• _WHAT THE TASK REQUIRES_:
Across the entries below, how many lines include the word "height"? Reply with only the number.

• _EXTRACTED INFORMATION_:
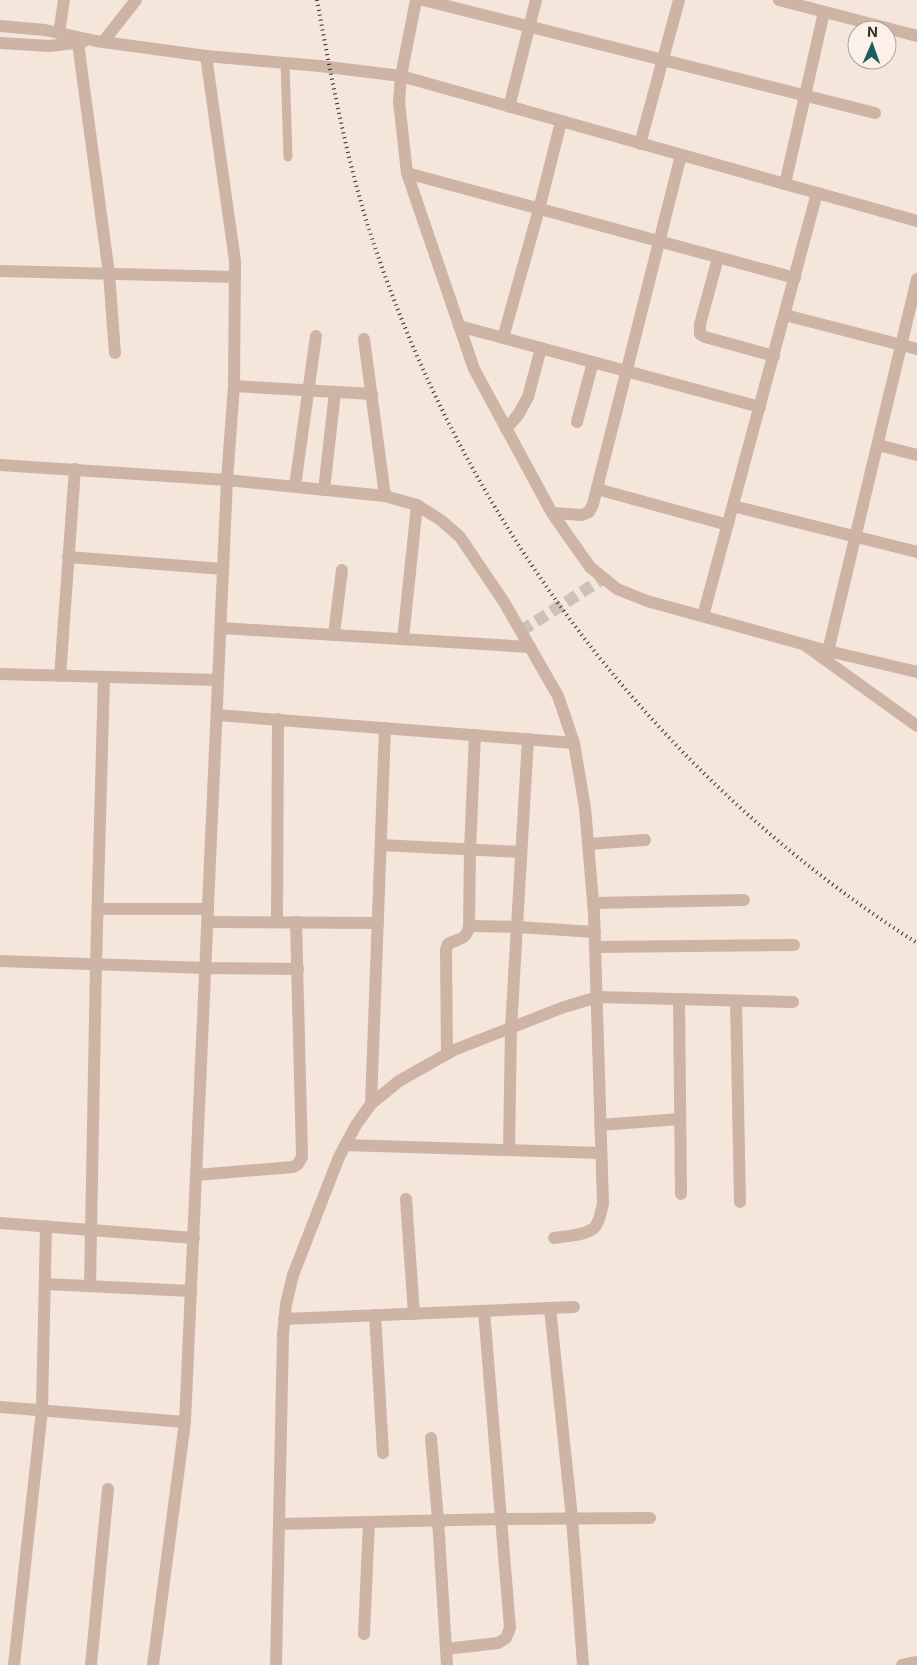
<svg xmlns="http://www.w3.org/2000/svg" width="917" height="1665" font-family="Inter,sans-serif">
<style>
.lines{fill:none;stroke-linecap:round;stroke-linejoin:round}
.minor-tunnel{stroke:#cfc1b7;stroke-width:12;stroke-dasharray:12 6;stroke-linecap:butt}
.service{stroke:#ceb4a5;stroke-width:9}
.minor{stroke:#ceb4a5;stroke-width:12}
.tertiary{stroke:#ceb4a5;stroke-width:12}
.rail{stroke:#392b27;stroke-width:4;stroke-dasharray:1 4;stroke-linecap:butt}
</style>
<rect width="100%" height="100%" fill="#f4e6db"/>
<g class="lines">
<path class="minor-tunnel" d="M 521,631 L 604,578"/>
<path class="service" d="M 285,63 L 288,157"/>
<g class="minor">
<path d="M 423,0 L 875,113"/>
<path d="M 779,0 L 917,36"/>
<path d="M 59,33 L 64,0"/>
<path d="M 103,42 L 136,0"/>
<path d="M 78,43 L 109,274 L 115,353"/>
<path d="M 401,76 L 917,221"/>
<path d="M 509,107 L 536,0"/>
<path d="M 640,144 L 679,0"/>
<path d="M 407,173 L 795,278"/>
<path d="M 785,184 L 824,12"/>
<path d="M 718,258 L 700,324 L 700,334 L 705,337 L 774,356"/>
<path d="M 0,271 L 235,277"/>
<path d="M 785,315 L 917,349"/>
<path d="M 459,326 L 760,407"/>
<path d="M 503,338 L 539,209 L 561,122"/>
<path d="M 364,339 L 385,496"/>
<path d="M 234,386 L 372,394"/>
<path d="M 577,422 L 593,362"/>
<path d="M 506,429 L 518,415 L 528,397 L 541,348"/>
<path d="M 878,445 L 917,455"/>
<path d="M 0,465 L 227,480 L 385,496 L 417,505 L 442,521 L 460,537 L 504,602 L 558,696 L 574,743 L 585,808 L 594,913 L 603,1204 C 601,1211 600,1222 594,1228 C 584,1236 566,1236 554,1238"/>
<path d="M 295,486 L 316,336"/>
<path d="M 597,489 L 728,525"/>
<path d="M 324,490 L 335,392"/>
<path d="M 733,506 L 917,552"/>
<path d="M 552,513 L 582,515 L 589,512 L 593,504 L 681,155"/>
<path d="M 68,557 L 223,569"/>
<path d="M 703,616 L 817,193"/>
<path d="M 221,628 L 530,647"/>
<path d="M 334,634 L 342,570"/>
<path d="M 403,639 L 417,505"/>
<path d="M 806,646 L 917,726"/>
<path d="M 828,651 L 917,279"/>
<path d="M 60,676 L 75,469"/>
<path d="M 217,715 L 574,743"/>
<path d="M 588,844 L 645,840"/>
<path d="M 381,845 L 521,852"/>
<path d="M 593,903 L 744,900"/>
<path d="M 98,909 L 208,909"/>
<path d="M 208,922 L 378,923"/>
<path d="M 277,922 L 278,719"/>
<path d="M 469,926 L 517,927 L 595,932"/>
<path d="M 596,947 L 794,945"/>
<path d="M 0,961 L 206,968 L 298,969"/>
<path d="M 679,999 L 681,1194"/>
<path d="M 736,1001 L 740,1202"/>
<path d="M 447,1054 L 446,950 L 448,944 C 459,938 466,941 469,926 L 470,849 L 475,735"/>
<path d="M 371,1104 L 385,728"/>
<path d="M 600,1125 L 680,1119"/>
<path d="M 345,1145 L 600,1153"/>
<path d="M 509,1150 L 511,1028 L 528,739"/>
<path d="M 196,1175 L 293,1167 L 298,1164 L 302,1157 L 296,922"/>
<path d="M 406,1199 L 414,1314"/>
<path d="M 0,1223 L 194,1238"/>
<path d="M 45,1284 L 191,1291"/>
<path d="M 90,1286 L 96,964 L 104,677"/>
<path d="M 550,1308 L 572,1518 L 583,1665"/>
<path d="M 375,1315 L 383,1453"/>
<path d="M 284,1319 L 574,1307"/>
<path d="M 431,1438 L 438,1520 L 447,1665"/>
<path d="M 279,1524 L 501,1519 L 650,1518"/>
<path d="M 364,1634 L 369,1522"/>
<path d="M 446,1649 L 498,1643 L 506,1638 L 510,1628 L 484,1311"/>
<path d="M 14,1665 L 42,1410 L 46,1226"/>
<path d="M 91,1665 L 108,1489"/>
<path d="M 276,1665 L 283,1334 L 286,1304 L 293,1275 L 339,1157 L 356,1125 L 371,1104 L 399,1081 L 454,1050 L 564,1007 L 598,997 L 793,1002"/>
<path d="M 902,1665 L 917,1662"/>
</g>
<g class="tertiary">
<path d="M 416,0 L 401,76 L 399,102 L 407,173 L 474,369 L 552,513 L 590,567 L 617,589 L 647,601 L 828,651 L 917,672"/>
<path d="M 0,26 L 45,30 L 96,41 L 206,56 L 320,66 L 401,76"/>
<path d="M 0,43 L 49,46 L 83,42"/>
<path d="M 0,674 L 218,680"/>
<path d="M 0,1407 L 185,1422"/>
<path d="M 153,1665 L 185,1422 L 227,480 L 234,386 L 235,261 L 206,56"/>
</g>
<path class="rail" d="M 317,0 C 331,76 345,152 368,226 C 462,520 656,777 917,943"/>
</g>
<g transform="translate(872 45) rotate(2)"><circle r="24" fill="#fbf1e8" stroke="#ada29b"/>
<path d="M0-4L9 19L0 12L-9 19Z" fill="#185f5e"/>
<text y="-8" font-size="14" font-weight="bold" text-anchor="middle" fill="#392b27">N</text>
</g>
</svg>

• _RESPONSE BELOW_:
2